The three astronauts – Frank Borman, James Lovell, and William Anders – were the first to see earth from beyond low earth orbit. How the famous EarthRise photo came about is described in the book and answers the question of who actually took the picture.

The astronauts made a surprising but very appropriate reading during a widely viewed broadcast from lunar orbit on Christmas Eve. The book tells the background story of how this came about.

The three space pioneers are still alive for the half century remembrances of Apollo 8 and Bob attended an event held in their honor last October at the Museum of Science and Technology in Chicago: Honoring the Apollo 8 astronauts | Behind The Black

We are blessed to still have them. Once again during the dinner presentation they talked of their mission, kidding each other repeatedly about what had happened, and talking about why they went and what they thought the future might hold. Borman was pessimistic about the future of space, but then he remains fixated on the concept of a government program for space. Anders meanwhile was in touch with the rise of private commercial space, and advocated that it is where the future lies.

Lovell was Lovell, as always a space cadet, enthused for the future exploration of space, no matter how we do it.

This event is likely only the beginning. Over the next year there are going to many similar events, celebrating the fiftieth anniversary the 1960s Apollo triumph, right through to the landing in July. To me, however, it will always be Apollo 8 that had the most historical impact.
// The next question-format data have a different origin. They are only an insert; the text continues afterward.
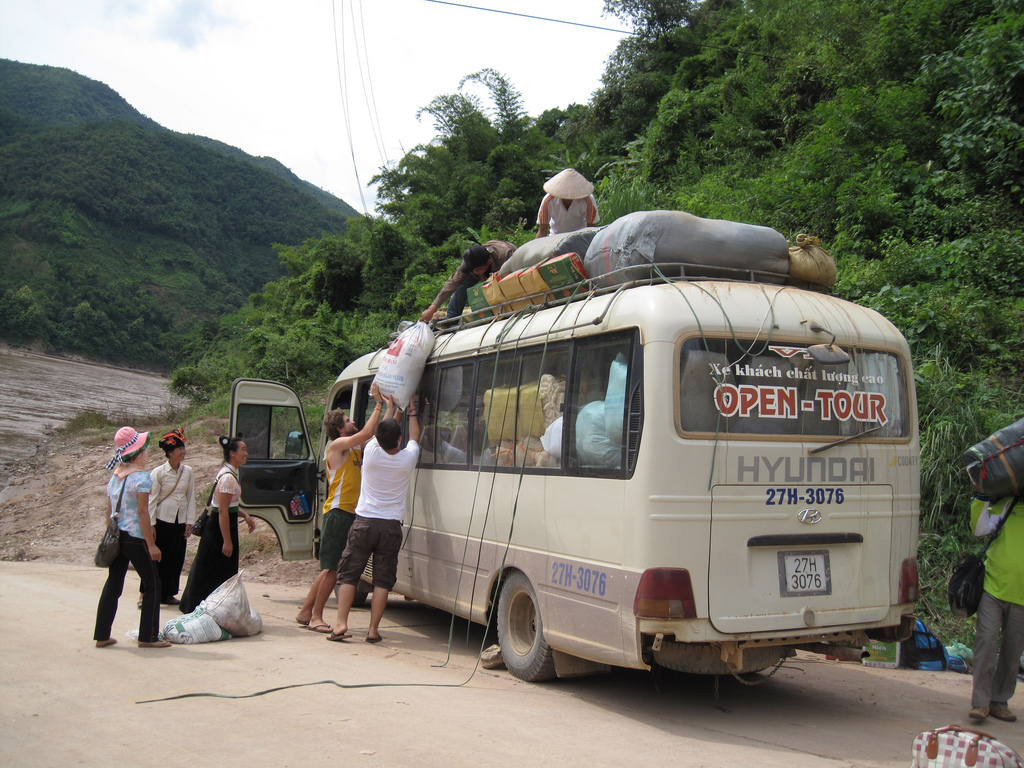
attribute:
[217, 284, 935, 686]
bus — old , white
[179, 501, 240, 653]
skirt — black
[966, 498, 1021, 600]
shirt — green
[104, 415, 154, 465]
hat — pink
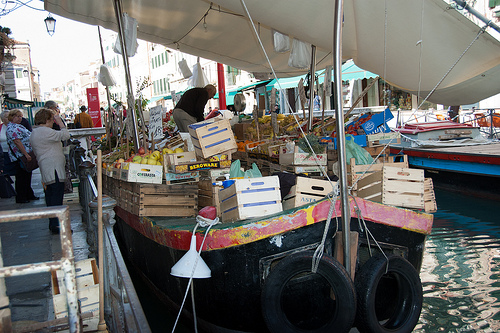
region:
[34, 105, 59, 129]
the head of a woman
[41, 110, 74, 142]
the arm of a woman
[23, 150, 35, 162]
the hand of a woman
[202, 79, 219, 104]
the head of a man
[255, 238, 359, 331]
a black tire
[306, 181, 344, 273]
a white rope tied to a tire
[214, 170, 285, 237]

Everything that happened afterward merely reinforced what that flight taught us.

BTW: I had thought that George Mueller, head of the Office of Manned Space Flight during the Apollo era, played the key role in the decision to go to the Moon with Apollo 8. Mueller did successfully push the “all-up testing” approach in which the entire Saturn V would be tested altogether rather than incrementally, starting with dummy upper stages. This greatly reduced the number of test flights needed before the lunar missions could begin and was crucial in achieving JFK’s goal of reaching the Moon “before this decade is out“. However, as made clear in the book, it was in fact George Low, chief of the Apollo Spacecraft Program Office (ASPO), who proposed and championed the radical idea of going all the way to the Moon on just the third flight of the Saturn V, the first flight with a command module, and the first flight with a crew. For more about Low and his role in Apollo 8, see The Man Who Won the Moon Race – Air & Space Magazine.

Today NASA has little of its 1960’s daring and risk-taking culture demonstrated by Apollo 8. The agency, for example, indicated recently after another Russian Soyuz failure, that it would rather let the 100 billion dollar International Space Station fall into the atmosphere for destruction rather than permit astronauts to travel to the station in new American vehicles whose builders have not yet checked every last box in the mountains of certification requirements created by the agency’s vast multi-center bureaucracy.

Space exploration, development, and settlement will require endless risk-taking in the coming years but it appears the risks will be taken by participants in the private space sector, not by NASA.